VMware PEX 2010 was great… but it did mean I was extremely busy and didn't have time to create the top-5. I just picked the 5 best reads this week. Check it out:
- Jason Boche – My VCDX defense experience
The first 75 minutes is spent “defending” my design. I’ve got about a
15 slide deck to get through and to use as reference throughout the
design defense. I’d highly recommend putting as much reference as you
can in the slide deck which you can yourself refer to during the
defense. It will help illustrate design choices and jog your memory
for design elements which you’ve forgotten due to nervousness. The
first 5-10 minutes I was pretty nervous and stuttered once or twice
during my presentation. After that, I warmed up and it felt more like a
good technical discussion with co-workers which I enjoyed.
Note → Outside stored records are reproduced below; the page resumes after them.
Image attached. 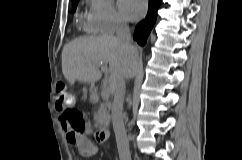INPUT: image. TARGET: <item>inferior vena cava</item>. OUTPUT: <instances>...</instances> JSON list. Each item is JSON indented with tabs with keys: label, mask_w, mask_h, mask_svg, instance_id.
<instances>
[{
	"label": "inferior vena cava",
	"mask_w": 242,
	"mask_h": 160,
	"mask_svg": "<svg viewBox=\"0 0 242 160\" xmlns=\"http://www.w3.org/2000/svg\"><path fill=\"white\" fill-rule=\"evenodd\" d=\"M117 40L125 48L124 57L117 74V84L112 103V123L115 132L120 160H131L129 141L123 122V102L125 96V81H132L134 73H140L138 68V48L131 42L130 28L126 23H119L116 29Z\"/></svg>",
	"instance_id": "inferior-vena-cava-1"
}]
</instances>
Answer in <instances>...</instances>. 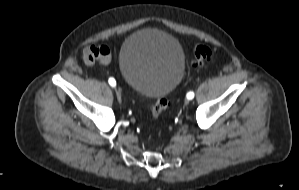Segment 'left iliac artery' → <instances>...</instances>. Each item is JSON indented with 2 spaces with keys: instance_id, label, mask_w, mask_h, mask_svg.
I'll return each instance as SVG.
<instances>
[{
  "instance_id": "44dca946",
  "label": "left iliac artery",
  "mask_w": 299,
  "mask_h": 190,
  "mask_svg": "<svg viewBox=\"0 0 299 190\" xmlns=\"http://www.w3.org/2000/svg\"><path fill=\"white\" fill-rule=\"evenodd\" d=\"M193 98H194V92H188L187 99H193Z\"/></svg>"
}]
</instances>
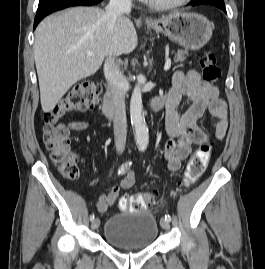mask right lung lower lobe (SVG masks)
Here are the masks:
<instances>
[{"label": "right lung lower lobe", "mask_w": 265, "mask_h": 269, "mask_svg": "<svg viewBox=\"0 0 265 269\" xmlns=\"http://www.w3.org/2000/svg\"><path fill=\"white\" fill-rule=\"evenodd\" d=\"M102 0H40L37 14L34 20V29L38 23L48 14L70 6H91Z\"/></svg>", "instance_id": "right-lung-lower-lobe-1"}]
</instances>
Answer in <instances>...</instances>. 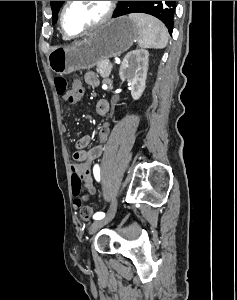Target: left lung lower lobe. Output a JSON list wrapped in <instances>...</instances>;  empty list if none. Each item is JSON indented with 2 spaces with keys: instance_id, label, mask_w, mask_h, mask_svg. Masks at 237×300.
I'll return each instance as SVG.
<instances>
[{
  "instance_id": "left-lung-lower-lobe-1",
  "label": "left lung lower lobe",
  "mask_w": 237,
  "mask_h": 300,
  "mask_svg": "<svg viewBox=\"0 0 237 300\" xmlns=\"http://www.w3.org/2000/svg\"><path fill=\"white\" fill-rule=\"evenodd\" d=\"M170 3V1H164V4H169ZM114 17V16H113Z\"/></svg>"
}]
</instances>
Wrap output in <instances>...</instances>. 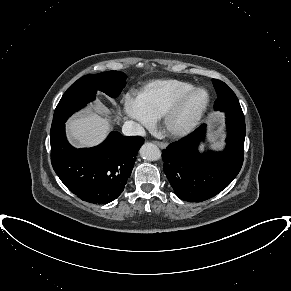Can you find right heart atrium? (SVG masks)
Masks as SVG:
<instances>
[{
	"instance_id": "d8ad5b80",
	"label": "right heart atrium",
	"mask_w": 291,
	"mask_h": 291,
	"mask_svg": "<svg viewBox=\"0 0 291 291\" xmlns=\"http://www.w3.org/2000/svg\"><path fill=\"white\" fill-rule=\"evenodd\" d=\"M124 110L128 117L138 122L143 127H150L154 120L145 112L137 98L126 96Z\"/></svg>"
}]
</instances>
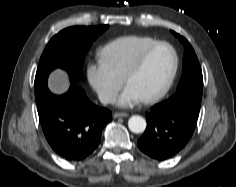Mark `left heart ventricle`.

- Mike La Spina – Running ZFS over NFS as a VMware Store
In this architecture we are defining a fault tolerant configuration
using two physical 1Gbe switches with a quad or dual Ethernet
adapter(s). On the OpenSolaris storage head we are using IPMP aka IP
Multipathing to establish a single IP address to serve our NFS store
endpoint. A single IP is more appropriate for VMware environments as
they do not support multiple NFS IP targets per NFS mount point. IPMP
provisions layer 3 load balancing and interface fault tolerance. IPMP
commonly uses ICMP and default routes to determine interface failure
states thus it well suited for a NAS protocol service layer. In a
effort to reduce excessive ICMP rates we will aggregate the two dual
interfaces into a single channel connection to each switch. This will
allow us to define two test IP addresses for the IPMP service and keep
our logical interface count down to a minimum. We are also defining a 2
port trunk/aggregate between the two physical switches which provides
more path availability and reduces switch failure detection times.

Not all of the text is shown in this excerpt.